(no subject)

Apr 29, 2006 02:52

Dearest Lily the "distasre for dictionary.com" Tyrannosaur,

this is quite the pickled prospect. See, I have only eaten one meal a day for 2 days in a row, slept a lean 6 hours per night and I have a free financial seminar to attend in the morning.

However, attempting to acknowledge your assailment on my attempt at allure with adjectives is asinine. And this is how I will prove it.

Now, the word trepid and all it's suffixes it is scantily documented other than Intrepid. But should that stop people from evolving the language, destroy the nuance of our elitist alliterations? Why, we couldn't go out upon the soft sunny spring days with a blanket, a basket and a bottle of your finest if we did not help evolve "pique-nique." We are helping to progress the language and we should do so with unbridled bravado.

Which comes to my second act:
atious vs acious
here we stand at a crossroads in our english derivational morphology: to T or to C, that is the ? Whether tis nobler in the mind to to suffer the suffix of the flirtatious fop or to take arms against a violet view so vivacious we would vex Venus herself?

which is to say, I say it's users preference.

Now, is this the part where I lay my postmodern cards on the table? Or do I just let you know that rarely do I take the time to research my responses, unless they warrant that kind of care. Please note that if we indeed continue this discussion at a greater length I will more than likely end up talking out of my ass (figuratively) as I have never studied etymology.

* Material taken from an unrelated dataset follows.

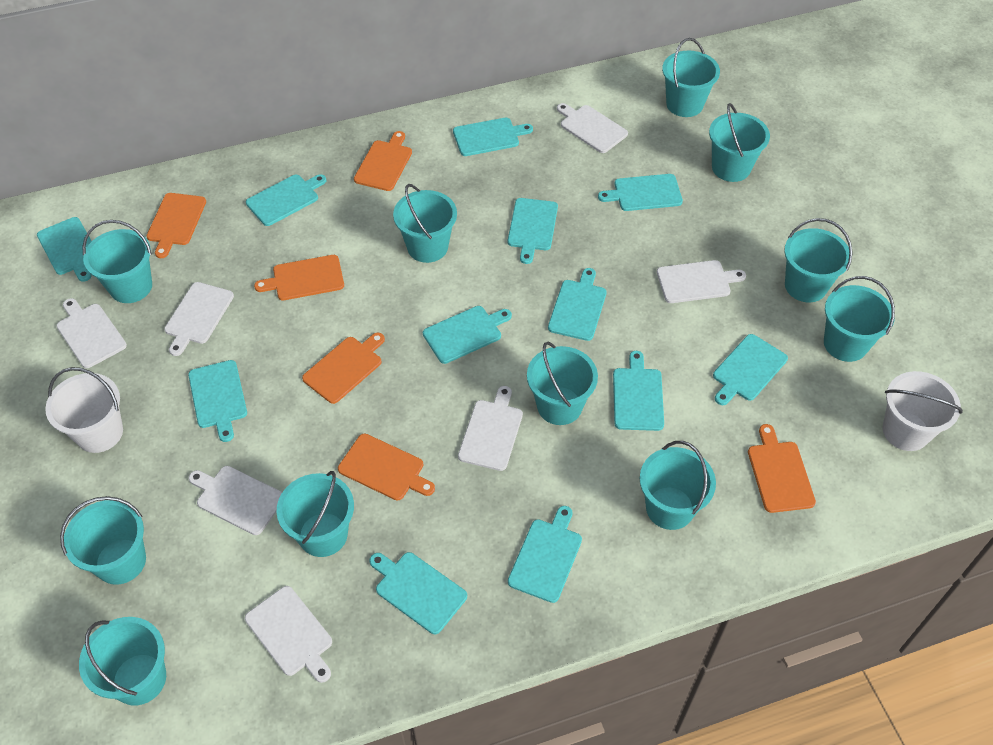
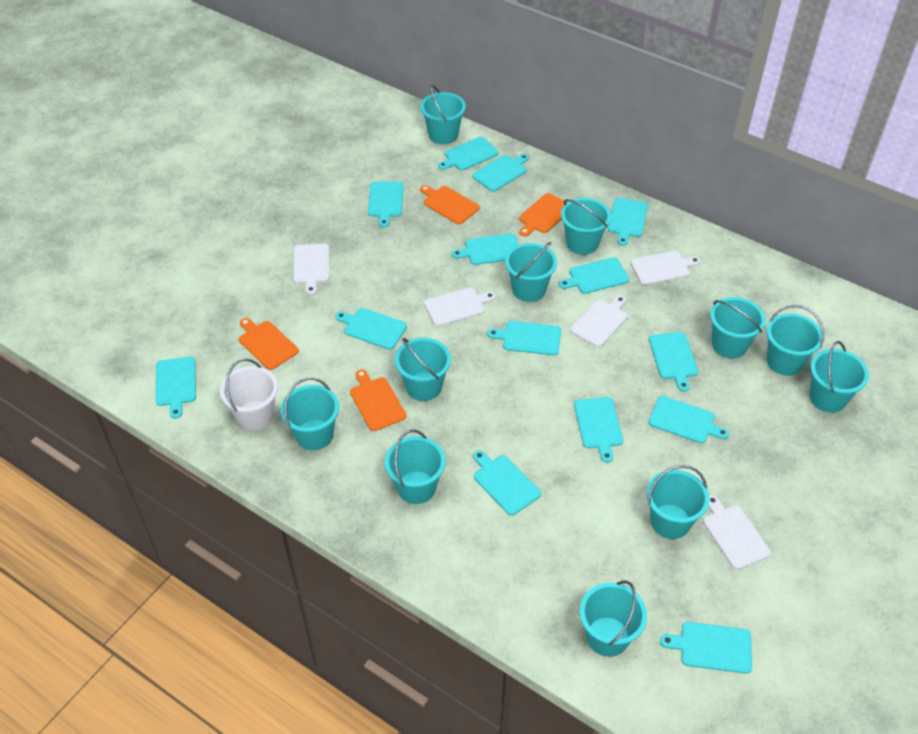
orange cutting board: 6 -> 4
turquoise cutting board: 12 -> 14
white bucket: 2 -> 1
white cutting board: 7 -> 5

Addendumly(haHA), this is fair warning that I'm an alliteration addict. I haven't been going to the meetings, tho.

Triumphantly,

David

----------------- Original Message -----------------
From: Lily the Tyrannosaur
Date: Apr 28, 2006 8:37 PM

your headline says "trepidacious"
that somehow looked wrong to me, so i looked up the spelling.
the dictionary built into my computer says "trepidatious" but that also looked not exactly right. dictionary.com agrees with you, and spells it with a C. however, i have an inherent distasre for dictionary.com, so i looked it up in the OED. it turns out that it's not actually a word, at least not according to the oxford english.
i'm not entirely sure, but i think that means that i win.